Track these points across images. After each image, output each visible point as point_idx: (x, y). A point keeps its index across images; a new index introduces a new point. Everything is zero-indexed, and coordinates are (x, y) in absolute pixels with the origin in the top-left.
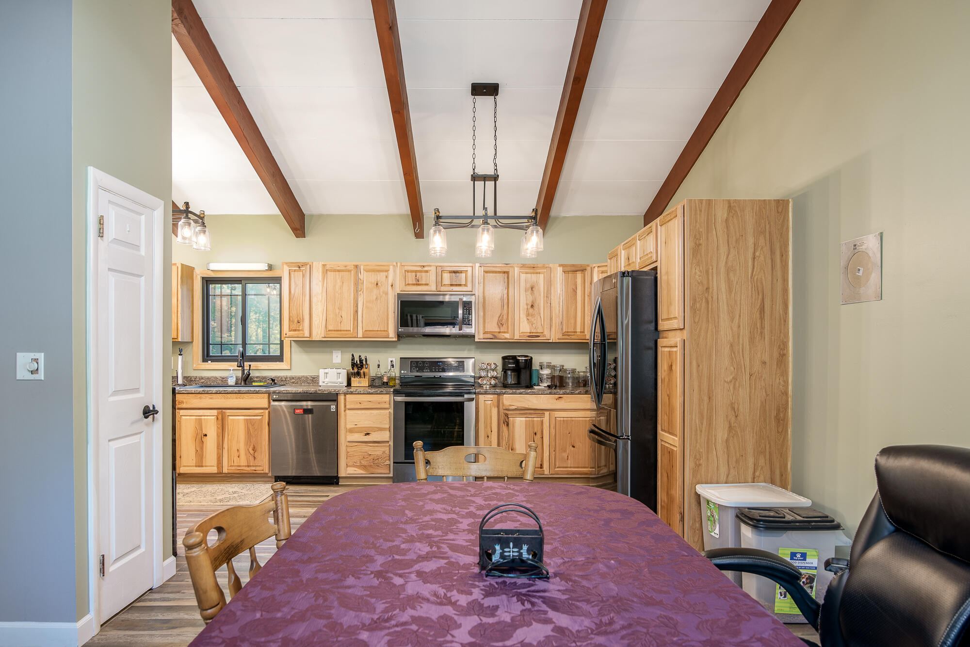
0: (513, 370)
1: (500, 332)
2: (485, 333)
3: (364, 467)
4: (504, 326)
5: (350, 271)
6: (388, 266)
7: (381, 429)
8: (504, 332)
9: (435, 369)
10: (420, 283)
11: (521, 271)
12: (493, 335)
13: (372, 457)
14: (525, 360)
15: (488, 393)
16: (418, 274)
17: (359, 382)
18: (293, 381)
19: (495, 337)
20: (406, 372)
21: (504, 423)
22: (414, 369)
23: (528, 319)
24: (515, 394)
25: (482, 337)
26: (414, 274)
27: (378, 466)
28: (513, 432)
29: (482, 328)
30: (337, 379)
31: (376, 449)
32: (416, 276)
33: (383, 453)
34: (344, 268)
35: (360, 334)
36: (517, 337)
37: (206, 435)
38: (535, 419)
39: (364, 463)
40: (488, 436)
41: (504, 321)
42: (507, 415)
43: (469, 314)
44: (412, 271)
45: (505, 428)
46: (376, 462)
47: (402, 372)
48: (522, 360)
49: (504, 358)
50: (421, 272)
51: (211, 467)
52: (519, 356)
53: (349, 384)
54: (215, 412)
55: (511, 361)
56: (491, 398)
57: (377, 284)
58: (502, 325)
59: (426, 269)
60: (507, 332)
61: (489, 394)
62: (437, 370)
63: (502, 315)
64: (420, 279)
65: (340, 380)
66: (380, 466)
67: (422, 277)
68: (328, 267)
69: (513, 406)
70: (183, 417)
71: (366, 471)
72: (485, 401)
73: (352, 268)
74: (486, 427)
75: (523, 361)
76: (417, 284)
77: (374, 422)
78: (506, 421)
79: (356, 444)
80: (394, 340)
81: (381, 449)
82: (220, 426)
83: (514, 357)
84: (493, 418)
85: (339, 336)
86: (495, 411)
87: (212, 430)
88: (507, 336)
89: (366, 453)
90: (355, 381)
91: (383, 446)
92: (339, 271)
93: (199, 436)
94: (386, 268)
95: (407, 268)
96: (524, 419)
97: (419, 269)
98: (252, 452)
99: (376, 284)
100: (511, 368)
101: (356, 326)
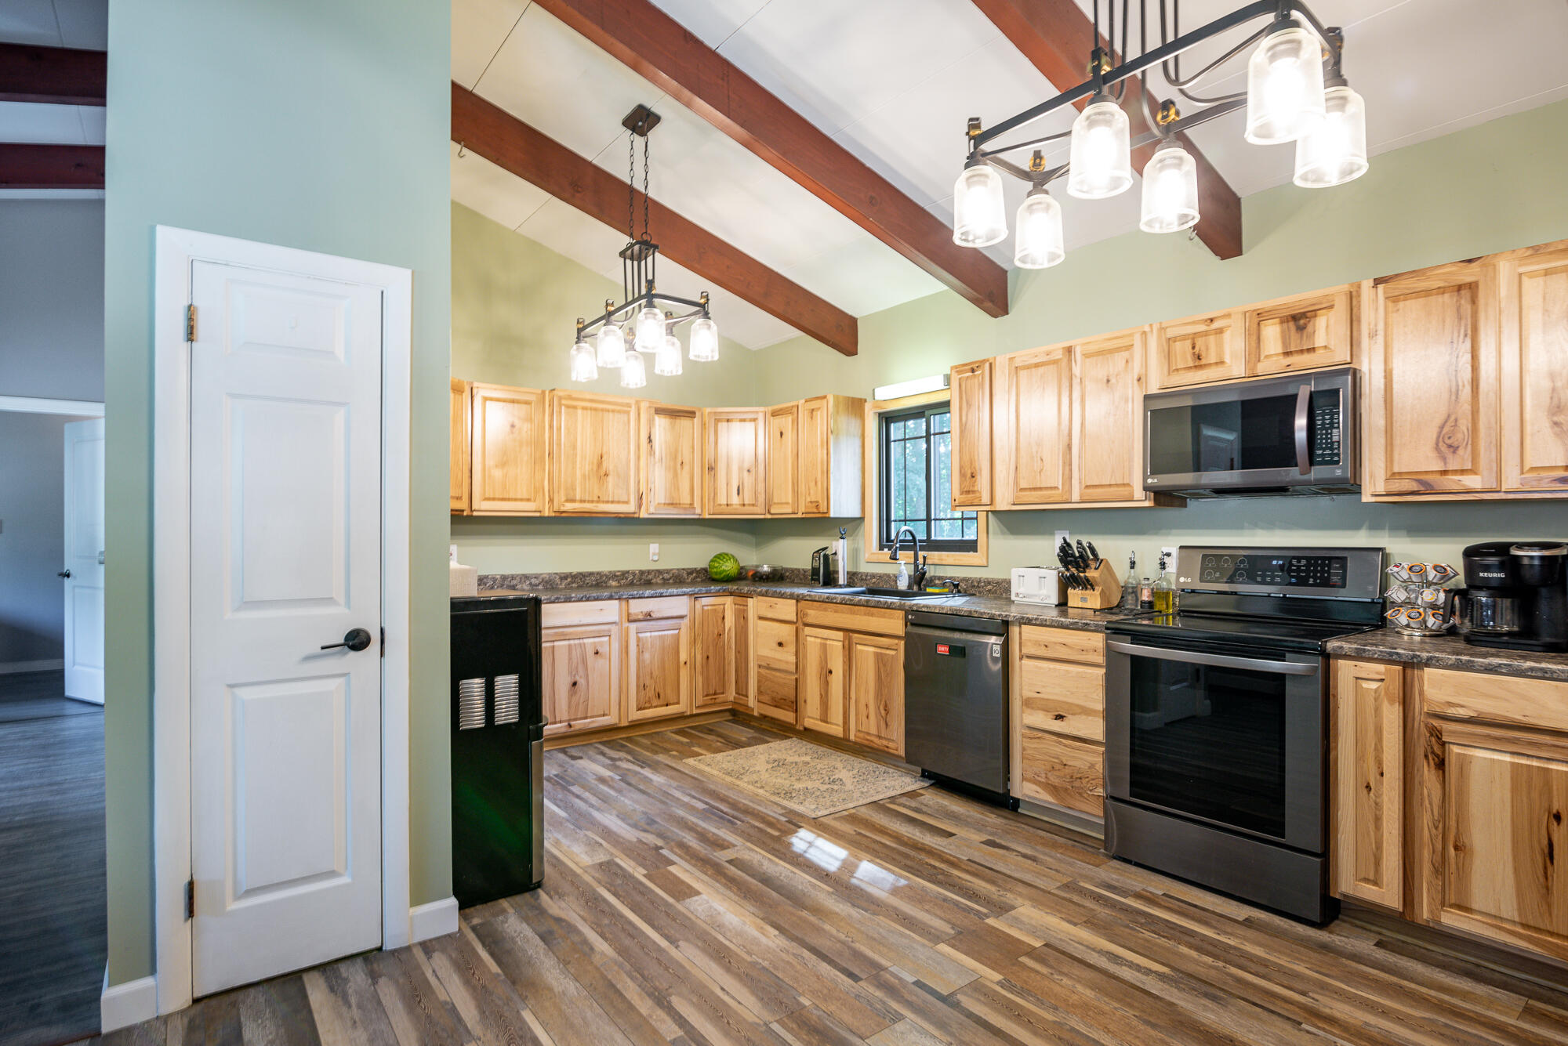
0: (1498, 590)
1: (1444, 473)
2: (1393, 476)
3: (1053, 789)
4: (1461, 452)
5: (1055, 362)
6: (1131, 335)
7: (1086, 711)
8: (1463, 472)
9: (1264, 576)
10: (1203, 362)
11: (1522, 270)
12: (1419, 481)
13: (1067, 771)
14: (1542, 558)
15: (1366, 655)
16: (1199, 343)
17: (1084, 599)
18: (989, 587)
19: (1429, 489)
20: (1189, 580)
21: (1426, 756)
22: (1209, 574)
23: (1556, 424)
24: (1468, 667)
25: (1381, 488)
26: (1188, 343)
27: (1080, 794)
28: (1462, 791)
29: (1383, 465)
30: (1040, 589)
31: (1077, 754)
32: (1193, 348)
33: (1090, 768)
34: (1045, 359)
35: (1076, 497)
36: (1512, 482)
37: (831, 672)
38: (1554, 766)
39: (1054, 780)
40: (1368, 787)
41: (1460, 436)
42: (1436, 733)
43: (1332, 427)
44: (1184, 338)
45: (1427, 775)
46: (1077, 784)
47: (1182, 580)
48: (1532, 557)
49: (1469, 553)
50: (1206, 334)
51: (836, 730)
52: (1520, 546)
53: (1063, 604)
54: (841, 634)
55: (1493, 560)
56: (1378, 673)
57: (1108, 381)
58: (1454, 449)
59: (1216, 325)
60: (1472, 471)
61: (1370, 660)
62: (1268, 579)
63: (1452, 418)
64: (1203, 354)
65: (1044, 592)
66: (1085, 795)
67: (1207, 349)
68: (1018, 363)
69: (1462, 706)
70: (809, 639)
71: (1057, 799)
72: (1357, 678)
73: (1058, 355)
74: (1360, 759)
75: (1536, 562)
76: (1197, 367)
77: (1072, 693)
78: (1433, 752)
79: (1040, 734)
80: (1147, 504)
81: (1085, 757)
82: (847, 659)
83: (1502, 549)
84: (1385, 733)
85: (1037, 501)
86: (1392, 716)
87: (837, 665)
88: (1473, 482)
89: (1057, 758)
90: (1075, 596)
91: (1091, 752)
92: (1037, 365)
93: (824, 673)
94: (1125, 342)
95: (1170, 333)
96: (1507, 758)
97: (1202, 328)
98: (883, 712)
99: (1105, 381)
100: (1494, 584)
101: (1068, 478)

☆ ☆ ☆ ☆ ☆ ☆ ☆

*BRIEF*:
Looking back over the data above, restate word for word the lines that begin at the line with "40: (488, 436)" and end at the line with "92: (339, 271)", inclusive.

*ANSWER FOR THE TASK*:
40: (488, 436)
41: (504, 321)
42: (507, 415)
43: (469, 314)
44: (412, 271)
45: (505, 428)
46: (376, 462)
47: (402, 372)
48: (522, 360)
49: (504, 358)
50: (421, 272)
51: (211, 467)
52: (519, 356)
53: (349, 384)
54: (215, 412)
55: (511, 361)
56: (491, 398)
57: (377, 284)
58: (502, 325)
59: (426, 269)
60: (507, 332)
61: (489, 394)
62: (437, 370)
63: (502, 315)
64: (420, 279)
65: (340, 380)
66: (380, 466)
67: (422, 277)
68: (328, 267)
69: (513, 406)
70: (183, 417)
71: (366, 471)
72: (485, 401)
73: (352, 268)
74: (486, 427)
75: (523, 361)
76: (417, 284)
77: (374, 422)
78: (506, 421)
79: (356, 444)
80: (394, 340)
81: (381, 449)
82: (220, 426)
83: (514, 357)
84: (493, 418)
85: (339, 336)
86: (495, 411)
87: (212, 430)
88: (507, 336)
89: (366, 453)
90: (355, 381)
91: (383, 446)
92: (339, 271)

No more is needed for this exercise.